*TASKS FOR THIS EXERCISE*.
A) Retype the passage of the text on the 16th National Congress from "- Participants: 2,114" up to and including "Chinese Communist Party)".
B) In the text on the 16th National Congress, how many full members and how many alternate members make up the 16th CCP Central Committee?
C) Write what follows the last line of the text on the 16th National Congress of the Chinese Communist Party.

- The flag of the Chinese Communist Party
- Begins: November 8, 2002
- Ends: November 14, 2002
- Locations: Great Hall of the People, Beijing, China
- Previous event: 15th National Congress of the Chinese Communist Party (1997)
- Next event: 17th National Congress of the Chinese Communist Party (2007)
- Participants: 2,114 delegates
- Activity: Election of the 16th Central Committee and 16th Central Commission for Discipline Inspection
- Leader: Jiang Zemin (Leader of the Chinese Communist Party)

= 16th National Congress of the Chinese Communist Party =

2002 Chinese Communist Party conference

The 16th National Congress of the Chinese Communist Party was held in Beijing between November 8 and 14, 2002. It was preceded by the 15th National Congress and was succeeded by the 17th National Congress. 2,114 delegates and 40 specially invited delegates represented the party's estimated 66 million members.

The Party National Congress examined and adopted the amendment to the Constitution of the Chinese Communist Party proposed by the 15th CCP Central Committee, and decided to come into force as from the date of its adoption. An amendment to the Constitution was approved the Party National Congress, with Jiang Zemin's signature ideology of "Three Represents" written into it. The Congress and elected a 356-member 16th CCP Central Committee, as well as a 121-member Central Commission for Discipline Inspection (CCDI). The Congress marked the nominal transition of power between Jiang Zemin and Hu Jintao, who replaced Jiang as General Secretary, and a newly expanded Politburo Standing Committee line-up. The institutional transition would be completed in state organs by the 1st session of the 10th National People's Congress in March 2003. Jiang, however, remained head of the Central Military Commission, therefore in practice, the power transition was not complete.

==Members of the Party Central Committee==
The 16th CCP Central Committee is composed of 198 full members and 158 alternate members, as well as a 121-member Central Commission for Discipline Inspection.

- The Party General Secretary: Hu Jintao (November 15, 2002, the first plenary session of the 16th CCP Central Committee)

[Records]
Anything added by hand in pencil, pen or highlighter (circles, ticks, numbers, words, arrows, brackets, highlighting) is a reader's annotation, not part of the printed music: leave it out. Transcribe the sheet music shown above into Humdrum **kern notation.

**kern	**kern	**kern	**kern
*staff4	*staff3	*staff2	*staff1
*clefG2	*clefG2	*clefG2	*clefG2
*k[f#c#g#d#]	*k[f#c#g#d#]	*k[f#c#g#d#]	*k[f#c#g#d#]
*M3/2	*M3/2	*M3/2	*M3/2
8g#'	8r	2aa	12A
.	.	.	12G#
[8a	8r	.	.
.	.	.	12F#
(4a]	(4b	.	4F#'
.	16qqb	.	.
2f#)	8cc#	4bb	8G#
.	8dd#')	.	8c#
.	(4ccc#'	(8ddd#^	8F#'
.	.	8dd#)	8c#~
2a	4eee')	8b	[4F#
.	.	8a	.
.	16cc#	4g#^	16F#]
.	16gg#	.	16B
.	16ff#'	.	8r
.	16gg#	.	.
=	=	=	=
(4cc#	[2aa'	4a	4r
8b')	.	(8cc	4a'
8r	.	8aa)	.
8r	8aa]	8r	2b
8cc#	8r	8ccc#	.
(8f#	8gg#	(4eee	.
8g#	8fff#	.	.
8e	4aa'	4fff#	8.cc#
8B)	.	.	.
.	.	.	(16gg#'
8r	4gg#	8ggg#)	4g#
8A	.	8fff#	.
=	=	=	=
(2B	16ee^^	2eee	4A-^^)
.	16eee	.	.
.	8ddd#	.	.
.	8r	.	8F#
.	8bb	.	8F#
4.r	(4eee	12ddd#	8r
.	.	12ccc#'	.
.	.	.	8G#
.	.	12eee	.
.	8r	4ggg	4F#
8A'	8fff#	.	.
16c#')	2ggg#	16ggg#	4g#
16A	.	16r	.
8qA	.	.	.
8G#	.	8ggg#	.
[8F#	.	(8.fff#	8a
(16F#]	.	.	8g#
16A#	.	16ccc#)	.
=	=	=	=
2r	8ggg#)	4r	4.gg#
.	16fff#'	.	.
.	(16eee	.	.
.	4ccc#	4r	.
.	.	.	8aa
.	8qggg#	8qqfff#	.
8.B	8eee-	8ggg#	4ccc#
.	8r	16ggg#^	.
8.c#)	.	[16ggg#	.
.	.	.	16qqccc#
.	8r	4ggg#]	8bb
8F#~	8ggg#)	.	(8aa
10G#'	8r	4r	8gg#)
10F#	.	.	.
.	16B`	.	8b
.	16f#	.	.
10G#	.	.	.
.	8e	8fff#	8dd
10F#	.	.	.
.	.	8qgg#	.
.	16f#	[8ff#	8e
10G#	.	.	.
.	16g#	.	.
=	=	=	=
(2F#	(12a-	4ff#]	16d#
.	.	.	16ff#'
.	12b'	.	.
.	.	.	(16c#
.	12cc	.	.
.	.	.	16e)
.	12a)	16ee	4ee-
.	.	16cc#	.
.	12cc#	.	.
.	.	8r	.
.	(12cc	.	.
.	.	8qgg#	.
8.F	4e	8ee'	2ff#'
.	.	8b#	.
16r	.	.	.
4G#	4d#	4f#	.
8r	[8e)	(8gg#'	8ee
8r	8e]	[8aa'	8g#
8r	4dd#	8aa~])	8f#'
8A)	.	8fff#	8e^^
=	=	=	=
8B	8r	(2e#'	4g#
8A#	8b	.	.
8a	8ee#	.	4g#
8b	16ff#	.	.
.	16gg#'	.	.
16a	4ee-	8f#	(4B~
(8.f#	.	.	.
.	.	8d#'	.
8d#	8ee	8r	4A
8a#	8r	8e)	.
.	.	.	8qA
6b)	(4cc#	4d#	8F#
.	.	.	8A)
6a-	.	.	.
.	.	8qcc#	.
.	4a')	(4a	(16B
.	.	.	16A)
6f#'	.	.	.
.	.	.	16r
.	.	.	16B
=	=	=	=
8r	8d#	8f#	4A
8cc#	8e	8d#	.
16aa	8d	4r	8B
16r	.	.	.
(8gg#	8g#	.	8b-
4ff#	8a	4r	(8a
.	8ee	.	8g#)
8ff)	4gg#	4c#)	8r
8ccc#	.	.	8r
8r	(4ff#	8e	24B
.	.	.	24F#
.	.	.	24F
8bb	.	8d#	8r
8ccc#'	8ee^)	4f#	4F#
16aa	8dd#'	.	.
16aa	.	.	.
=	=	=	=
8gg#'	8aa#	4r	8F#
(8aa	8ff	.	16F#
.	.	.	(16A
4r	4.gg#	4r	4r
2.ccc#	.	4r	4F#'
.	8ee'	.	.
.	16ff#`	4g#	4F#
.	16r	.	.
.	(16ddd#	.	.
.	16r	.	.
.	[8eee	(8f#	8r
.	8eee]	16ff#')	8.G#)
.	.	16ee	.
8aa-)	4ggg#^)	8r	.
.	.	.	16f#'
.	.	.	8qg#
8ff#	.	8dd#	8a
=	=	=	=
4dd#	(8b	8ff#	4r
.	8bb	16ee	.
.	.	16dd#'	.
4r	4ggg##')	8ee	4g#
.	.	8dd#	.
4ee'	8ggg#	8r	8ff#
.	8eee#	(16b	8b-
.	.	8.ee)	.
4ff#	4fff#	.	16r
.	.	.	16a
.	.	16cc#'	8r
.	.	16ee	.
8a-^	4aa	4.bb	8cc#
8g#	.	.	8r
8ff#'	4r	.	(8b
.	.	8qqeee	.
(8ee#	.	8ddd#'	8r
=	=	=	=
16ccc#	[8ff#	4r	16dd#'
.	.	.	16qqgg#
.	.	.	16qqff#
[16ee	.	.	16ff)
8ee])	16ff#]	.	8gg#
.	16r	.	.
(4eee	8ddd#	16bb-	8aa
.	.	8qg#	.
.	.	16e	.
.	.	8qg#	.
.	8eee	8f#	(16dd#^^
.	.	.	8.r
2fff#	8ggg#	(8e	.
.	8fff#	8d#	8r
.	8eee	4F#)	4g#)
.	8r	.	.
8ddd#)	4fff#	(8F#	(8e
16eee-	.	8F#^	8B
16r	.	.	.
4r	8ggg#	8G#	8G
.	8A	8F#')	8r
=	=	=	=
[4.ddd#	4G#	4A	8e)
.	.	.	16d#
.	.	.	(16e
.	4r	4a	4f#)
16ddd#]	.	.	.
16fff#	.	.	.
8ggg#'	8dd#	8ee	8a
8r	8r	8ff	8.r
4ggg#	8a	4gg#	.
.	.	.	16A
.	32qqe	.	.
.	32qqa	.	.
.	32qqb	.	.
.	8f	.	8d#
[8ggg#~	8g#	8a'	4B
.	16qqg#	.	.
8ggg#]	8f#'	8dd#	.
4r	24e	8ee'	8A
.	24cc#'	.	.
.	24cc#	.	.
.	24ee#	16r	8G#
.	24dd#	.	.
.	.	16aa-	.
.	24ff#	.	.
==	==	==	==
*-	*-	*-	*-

*EXPECTED RESULTS*.
A)
- Participants: 2,114 delegates
- Activity: Election of the 16th Central Committee and 16th Central Commission for Discipline Inspection
- Leader: Jiang Zemin (Leader of the Chinese Communist Party)

B) 198 full members and 158 alternate members.

C)
  - Central Committee Secretariat: Zeng Qinghong, Liu Yunshan, Zhou Yongkang, He Guoqiang, Wang Gang, Xu Caihou and He Yong
- 16th CCP Politburo Standing Committee: Hu Jintao, Wu Bangguo, Wen Jiabao, Jia Qinglin, Zeng Qinghong, Huang Ju, Wu Guanzheng, Li Changchun and Luo Gan
- 16th CCP Politburo: Wang Lequan, Wang Zhaoguo, Hui Liangyu (Hui), Liu Qi, Liu Yunshan, Li Changchun, Wu Yi (female), Wu Bangguo, Wu Guanzheng, Zhang Lichang, Zhang Dejiang, Chen Liangyu, Luo Gan, Zhou Yongkang, Hu Jintao, Yu Zhengsheng, He Guoqiang, Jia Qinglin, Guo Boxiong, Huang Ju, Cao Gangchuan, Zeng Qinghong, Zeng Peiyan, Wen Jiabao
- The Central Military Commission
  - Chairman of the Commission: Jiang Zemin
  - vice chairmen of the commission: Hu Jintao, Guo Boxiong and Cao Gangchuan
  - members of the commission: Xu Caihou, Liang Guanglie, Liao Xilong and Li Jinai
- The Central Commission for Discipline Inspection (CCDI)
  - secretary of the CCDI: Wu Guanzheng
  - deputy secretaries of the CCDI: He Yong, Xia Zanzhong, Li Zhilun, Zhang Shutian, Liu Xirong, Zhang Huixin and Liu Fengyan

=== Inner party democracy ===
Out of the nearly 200 Central Committee that was elected by the Congress, it is possible to judge from the number of votes cast in favour the delegates who lacked support in the party. Huang Ju, who was made Vice-Premier in 2003, had the fewest votes in favour, with more than 300 delegates voting against him. Others in the bottom seven, in order from least popular, were Li Changchun (CCP propaganda chief), Zhang Gaoli (then Shandong Party Chief), Jia Qinglin (CPPCC Chairman), Xi Jinping (then Zhejiang Party chief), Li Yizhong, and Chen Zhili (made State Councilor). Shanghai party chief Chen Liangyu ranked tenth from last, while Beijing party chief Liu Qi ranked twelfth from last.

== Policy changes ==
Jiang Zemin's Go Out policy was incorporated into the report of the 16th National Congress. The Report stated that going out was a "major measure taken in a new stage of China's reform and opening movement". Academic Wendy Leutert writes that the Report marked a change from earlier statements on the Go Out policy by proposing a comprehensive and long-term economic shift towards an international focus.

Construction of a social credit system was announced during the 16th National Congress. The central government did not have a specific vision for what a finished system might look like and local governments would be allowed to develop pilot programs that could inform the larger policy approach.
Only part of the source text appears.